Whenever the word "info" appears in a line of the listing, copy that line.

◆ ◆ ◆ ◆

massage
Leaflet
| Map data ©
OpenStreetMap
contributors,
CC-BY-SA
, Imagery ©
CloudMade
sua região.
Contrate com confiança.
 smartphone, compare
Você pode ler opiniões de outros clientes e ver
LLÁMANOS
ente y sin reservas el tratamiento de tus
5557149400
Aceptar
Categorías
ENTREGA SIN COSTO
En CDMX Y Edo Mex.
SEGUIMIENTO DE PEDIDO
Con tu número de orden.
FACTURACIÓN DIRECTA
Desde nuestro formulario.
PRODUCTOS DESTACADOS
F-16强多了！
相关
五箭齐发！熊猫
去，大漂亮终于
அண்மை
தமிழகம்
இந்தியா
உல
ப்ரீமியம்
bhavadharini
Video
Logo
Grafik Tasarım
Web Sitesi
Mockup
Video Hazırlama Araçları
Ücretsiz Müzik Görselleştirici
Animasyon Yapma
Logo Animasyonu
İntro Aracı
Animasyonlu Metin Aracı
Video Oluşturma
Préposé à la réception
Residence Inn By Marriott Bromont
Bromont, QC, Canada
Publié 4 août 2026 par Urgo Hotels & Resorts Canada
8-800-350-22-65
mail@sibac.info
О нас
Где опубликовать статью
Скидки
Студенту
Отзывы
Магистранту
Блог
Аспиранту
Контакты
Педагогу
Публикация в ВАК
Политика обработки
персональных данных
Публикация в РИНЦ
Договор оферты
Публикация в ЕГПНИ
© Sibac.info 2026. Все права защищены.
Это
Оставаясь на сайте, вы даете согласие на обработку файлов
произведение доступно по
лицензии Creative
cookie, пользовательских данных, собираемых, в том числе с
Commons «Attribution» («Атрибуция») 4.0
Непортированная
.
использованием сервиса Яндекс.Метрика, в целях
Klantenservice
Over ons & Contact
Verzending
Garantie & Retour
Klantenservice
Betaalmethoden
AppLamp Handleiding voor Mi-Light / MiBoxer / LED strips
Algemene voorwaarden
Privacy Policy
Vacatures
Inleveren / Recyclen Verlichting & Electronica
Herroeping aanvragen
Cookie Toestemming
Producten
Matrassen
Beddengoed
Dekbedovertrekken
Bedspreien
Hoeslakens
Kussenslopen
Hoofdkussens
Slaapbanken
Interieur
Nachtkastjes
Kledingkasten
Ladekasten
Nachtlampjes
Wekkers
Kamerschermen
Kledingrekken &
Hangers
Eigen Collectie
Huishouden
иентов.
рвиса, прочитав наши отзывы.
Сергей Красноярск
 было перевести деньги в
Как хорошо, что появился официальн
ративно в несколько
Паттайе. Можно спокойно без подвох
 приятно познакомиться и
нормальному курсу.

◆ ◆ ◆ ◆

**Result:**
mail@sibac.info
© Sibac.info 2026. Все права защищены.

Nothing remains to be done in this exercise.